(Source records)
○ ○ ○
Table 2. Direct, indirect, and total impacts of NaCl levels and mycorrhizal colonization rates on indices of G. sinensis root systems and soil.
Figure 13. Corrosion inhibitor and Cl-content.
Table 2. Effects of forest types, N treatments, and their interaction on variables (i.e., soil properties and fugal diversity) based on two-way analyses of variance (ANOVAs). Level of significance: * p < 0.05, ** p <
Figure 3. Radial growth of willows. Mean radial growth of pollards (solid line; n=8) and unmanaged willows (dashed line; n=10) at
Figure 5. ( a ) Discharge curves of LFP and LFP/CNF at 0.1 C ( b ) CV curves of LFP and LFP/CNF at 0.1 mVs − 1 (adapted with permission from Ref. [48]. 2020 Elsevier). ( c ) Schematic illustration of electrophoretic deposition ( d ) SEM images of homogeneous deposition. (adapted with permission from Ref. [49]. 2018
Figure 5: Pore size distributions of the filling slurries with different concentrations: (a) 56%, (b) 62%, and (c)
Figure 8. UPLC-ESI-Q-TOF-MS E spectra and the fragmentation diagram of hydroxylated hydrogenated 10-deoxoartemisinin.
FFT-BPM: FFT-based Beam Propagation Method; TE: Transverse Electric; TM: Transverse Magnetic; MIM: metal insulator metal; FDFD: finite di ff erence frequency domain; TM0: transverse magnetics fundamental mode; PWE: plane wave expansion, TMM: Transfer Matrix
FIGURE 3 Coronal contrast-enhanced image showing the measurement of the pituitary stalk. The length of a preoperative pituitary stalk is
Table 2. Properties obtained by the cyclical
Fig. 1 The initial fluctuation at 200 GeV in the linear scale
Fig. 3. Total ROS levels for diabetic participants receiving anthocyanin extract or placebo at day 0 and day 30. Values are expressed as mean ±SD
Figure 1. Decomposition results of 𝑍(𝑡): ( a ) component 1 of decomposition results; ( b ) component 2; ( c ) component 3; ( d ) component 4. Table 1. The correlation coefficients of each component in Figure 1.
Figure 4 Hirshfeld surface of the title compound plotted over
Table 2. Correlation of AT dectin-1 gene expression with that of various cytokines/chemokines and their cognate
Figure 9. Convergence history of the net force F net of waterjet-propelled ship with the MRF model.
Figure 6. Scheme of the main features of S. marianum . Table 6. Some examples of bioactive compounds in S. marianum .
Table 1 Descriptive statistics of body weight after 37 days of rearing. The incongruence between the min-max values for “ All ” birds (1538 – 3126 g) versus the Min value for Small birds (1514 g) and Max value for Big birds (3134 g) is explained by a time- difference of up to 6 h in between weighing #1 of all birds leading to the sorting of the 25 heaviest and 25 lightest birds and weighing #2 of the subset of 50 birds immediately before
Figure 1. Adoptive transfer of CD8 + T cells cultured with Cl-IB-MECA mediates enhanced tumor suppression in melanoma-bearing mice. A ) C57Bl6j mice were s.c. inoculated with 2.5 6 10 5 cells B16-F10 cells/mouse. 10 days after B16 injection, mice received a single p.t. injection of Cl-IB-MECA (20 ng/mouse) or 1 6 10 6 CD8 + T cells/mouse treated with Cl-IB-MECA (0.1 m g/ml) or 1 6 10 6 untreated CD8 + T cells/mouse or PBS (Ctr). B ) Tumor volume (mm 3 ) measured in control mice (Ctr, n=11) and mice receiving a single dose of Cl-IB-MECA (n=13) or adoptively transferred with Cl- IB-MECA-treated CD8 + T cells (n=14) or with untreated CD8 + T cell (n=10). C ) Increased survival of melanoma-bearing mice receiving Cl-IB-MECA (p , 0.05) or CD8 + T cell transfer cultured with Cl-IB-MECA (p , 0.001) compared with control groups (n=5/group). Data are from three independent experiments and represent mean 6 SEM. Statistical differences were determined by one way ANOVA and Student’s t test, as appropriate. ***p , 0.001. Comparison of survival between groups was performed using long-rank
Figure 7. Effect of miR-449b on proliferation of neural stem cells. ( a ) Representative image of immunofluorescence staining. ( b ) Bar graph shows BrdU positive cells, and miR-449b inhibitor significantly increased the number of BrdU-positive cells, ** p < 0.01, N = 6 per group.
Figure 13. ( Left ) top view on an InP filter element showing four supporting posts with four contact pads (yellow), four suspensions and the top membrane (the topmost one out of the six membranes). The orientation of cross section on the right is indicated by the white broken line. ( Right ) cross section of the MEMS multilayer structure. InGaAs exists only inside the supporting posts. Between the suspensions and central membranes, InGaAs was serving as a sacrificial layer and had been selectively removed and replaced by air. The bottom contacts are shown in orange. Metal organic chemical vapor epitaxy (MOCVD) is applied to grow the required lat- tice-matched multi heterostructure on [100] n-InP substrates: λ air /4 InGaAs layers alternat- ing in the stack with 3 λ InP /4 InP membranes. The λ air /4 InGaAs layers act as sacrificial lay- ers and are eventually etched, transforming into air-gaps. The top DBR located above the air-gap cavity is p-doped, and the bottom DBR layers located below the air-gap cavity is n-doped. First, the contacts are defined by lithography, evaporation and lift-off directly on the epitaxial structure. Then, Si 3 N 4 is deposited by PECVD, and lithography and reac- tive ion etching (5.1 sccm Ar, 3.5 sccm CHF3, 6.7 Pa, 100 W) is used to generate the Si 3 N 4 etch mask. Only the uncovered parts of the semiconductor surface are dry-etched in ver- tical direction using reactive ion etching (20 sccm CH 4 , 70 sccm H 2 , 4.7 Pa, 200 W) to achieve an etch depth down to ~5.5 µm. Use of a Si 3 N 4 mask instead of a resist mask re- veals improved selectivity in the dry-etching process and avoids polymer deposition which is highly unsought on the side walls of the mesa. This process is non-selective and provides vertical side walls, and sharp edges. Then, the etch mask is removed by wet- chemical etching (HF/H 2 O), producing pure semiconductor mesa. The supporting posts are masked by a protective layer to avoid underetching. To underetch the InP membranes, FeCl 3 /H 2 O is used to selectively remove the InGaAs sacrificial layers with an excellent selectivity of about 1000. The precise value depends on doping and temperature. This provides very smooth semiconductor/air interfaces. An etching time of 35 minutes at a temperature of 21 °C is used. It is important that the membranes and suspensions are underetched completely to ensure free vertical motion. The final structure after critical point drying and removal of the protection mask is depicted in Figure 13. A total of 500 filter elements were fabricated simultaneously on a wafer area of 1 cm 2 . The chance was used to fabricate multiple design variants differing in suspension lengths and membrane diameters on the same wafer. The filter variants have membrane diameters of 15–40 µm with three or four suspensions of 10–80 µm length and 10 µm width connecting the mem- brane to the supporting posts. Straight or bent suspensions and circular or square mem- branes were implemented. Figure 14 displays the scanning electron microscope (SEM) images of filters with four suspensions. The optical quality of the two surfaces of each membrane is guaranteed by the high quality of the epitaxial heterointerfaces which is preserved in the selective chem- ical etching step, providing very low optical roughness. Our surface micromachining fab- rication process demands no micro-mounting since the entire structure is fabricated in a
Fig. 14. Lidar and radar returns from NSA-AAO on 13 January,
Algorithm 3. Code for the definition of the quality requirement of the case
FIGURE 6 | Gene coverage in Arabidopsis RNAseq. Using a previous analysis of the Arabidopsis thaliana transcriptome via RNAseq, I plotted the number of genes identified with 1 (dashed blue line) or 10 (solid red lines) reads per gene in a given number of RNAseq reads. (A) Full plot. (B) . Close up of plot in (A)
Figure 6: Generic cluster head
○ ○ ○
__YOUR INSTRUCTIONS__. Going back over the entries above, copy word for word every line from the one that has "Figure 5: Pore" on through the one that has "Figure 6. Scheme".

__EXERCISE RESPONSE__.
Figure 5: Pore size distributions of the filling slurries with different concentrations: (a) 56%, (b) 62%, and (c)
Figure 8. UPLC-ESI-Q-TOF-MS E spectra and the fragmentation diagram of hydroxylated hydrogenated 10-deoxoartemisinin.
FFT-BPM: FFT-based Beam Propagation Method; TE: Transverse Electric; TM: Transverse Magnetic; MIM: metal insulator metal; FDFD: finite di ff erence frequency domain; TM0: transverse magnetics fundamental mode; PWE: plane wave expansion, TMM: Transfer Matrix
FIGURE 3 Coronal contrast-enhanced image showing the measurement of the pituitary stalk. The length of a preoperative pituitary stalk is
Table 2. Properties obtained by the cyclical
Fig. 1 The initial fluctuation at 200 GeV in the linear scale
Fig. 3. Total ROS levels for diabetic participants receiving anthocyanin extract or placebo at day 0 and day 30. Values are expressed as mean ±SD
Figure 1. Decomposition results of 𝑍(𝑡): ( a ) component 1 of decomposition results; ( b ) component 2; ( c ) component 3; ( d ) component 4. Table 1. The correlation coefficients of each component in Figure 1.
Figure 4 Hirshfeld surface of the title compound plotted over
Table 2. Correlation of AT dectin-1 gene expression with that of various cytokines/chemokines and their cognate
Figure 9. Convergence history of the net force F net of waterjet-propelled ship with the MRF model.
Figure 6. Scheme of the main features of S. marianum . Table 6. Some examples of bioactive compounds in S. marianum .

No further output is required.